→ **SHORT PROBLEM A**: From the earnings call remarks, can you extract the passage between "Following my general" and "the NYSE-Arca merger.", inclusive?

→ **SELECTED PASSAGE**:
────────────────────
Following my general remarks on our business and fourth quarter and year-end performance, Nelson will go into more detail on the financial results.

I expect that this will be our last call as the Archipelago Holdings management team and as you may have already in our public filings, Nelson Chai has already been [seconded] to perform (technical difficulty) at the NYSE, though he is joining us on the call today.

Needless to say, Nelson’s transition was an important and necessary step as we approach the finish line on the NYSE-Arca merger.

Stephanie Bealer, Archipelago’s Controller, is serving as Interim Principal Financial Officer and Principal Accounting Officer in Nelson’s stead.

Strong fourth quarter performance as evidenced by revenue growth and effective cost controls capped an eventful year for the Company. For the year, 2005 was defined by both the growth and further diversification of our core business and investment in the (technical difficulty) of Archipelago. While at the



 

same time delivering strong revenues for the year and improving upon our product offering, (technical difficulty) to enter the options market through an acquisition (technical difficulty) of the Pacific (technical difficulty) after with our planned merger with the New York Stock Exchange.
────────────────────
→ **GIVEN DATA**:

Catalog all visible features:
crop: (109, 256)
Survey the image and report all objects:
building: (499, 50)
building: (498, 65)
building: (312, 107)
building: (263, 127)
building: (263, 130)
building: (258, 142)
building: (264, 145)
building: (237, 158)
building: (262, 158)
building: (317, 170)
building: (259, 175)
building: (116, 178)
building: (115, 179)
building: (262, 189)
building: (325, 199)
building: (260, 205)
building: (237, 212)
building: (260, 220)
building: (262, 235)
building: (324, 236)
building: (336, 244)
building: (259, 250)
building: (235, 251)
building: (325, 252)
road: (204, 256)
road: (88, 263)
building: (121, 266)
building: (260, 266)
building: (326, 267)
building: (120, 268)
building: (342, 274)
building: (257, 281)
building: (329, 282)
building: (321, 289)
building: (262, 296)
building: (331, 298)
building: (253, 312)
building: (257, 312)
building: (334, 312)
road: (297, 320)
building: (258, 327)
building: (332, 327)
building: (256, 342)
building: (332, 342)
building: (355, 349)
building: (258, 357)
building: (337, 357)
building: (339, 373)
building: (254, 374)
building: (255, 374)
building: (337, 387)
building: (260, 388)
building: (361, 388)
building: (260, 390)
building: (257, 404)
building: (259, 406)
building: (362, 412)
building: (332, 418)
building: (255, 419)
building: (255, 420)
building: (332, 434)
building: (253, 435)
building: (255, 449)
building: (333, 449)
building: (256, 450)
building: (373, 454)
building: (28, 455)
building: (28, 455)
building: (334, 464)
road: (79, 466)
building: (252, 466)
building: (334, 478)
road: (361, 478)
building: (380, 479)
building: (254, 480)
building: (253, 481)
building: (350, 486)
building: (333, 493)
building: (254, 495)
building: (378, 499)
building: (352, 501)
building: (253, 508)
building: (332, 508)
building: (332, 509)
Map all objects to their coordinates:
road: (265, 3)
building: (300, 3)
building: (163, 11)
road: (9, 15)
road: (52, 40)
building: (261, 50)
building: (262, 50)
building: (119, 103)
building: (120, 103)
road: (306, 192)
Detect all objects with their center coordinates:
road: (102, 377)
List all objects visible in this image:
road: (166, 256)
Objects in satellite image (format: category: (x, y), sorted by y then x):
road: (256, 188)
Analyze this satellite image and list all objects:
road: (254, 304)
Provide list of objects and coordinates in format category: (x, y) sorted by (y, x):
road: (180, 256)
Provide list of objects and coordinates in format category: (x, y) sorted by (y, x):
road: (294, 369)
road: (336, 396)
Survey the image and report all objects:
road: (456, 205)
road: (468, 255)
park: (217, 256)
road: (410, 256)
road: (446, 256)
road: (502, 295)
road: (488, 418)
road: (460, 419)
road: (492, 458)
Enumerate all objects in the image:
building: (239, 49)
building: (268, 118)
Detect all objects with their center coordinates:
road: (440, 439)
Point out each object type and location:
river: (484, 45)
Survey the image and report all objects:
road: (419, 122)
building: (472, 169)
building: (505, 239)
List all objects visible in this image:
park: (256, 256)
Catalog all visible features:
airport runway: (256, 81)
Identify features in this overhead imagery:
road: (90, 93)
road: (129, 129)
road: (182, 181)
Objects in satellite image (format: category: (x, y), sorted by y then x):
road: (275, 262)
────────────────────
→ **SHORT PROBLEM B**: Can you copy the rows between the line holding "Identify features in" and the last row, inclusive?

→ **WORKED SOLUTION A**:
Following my general remarks on our business and fourth quarter and year-end performance, Nelson will go into more detail on the financial results.

I expect that this will be our last call as the Archipelago Holdings management team and as you may have already in our public filings, Nelson Chai has already been [seconded] to perform (technical difficulty) at the NYSE, though he is joining us on the call today.

Needless to say, Nelson’s transition was an important and necessary step as we approach the finish line on the NYSE-Arca merger.

→ **WORKED SOLUTION B**:
Identify features in this overhead imagery:
road: (90, 93)
road: (129, 129)
road: (182, 181)
Objects in satellite image (format: category: (x, y), sorted by y then x):
road: (275, 262)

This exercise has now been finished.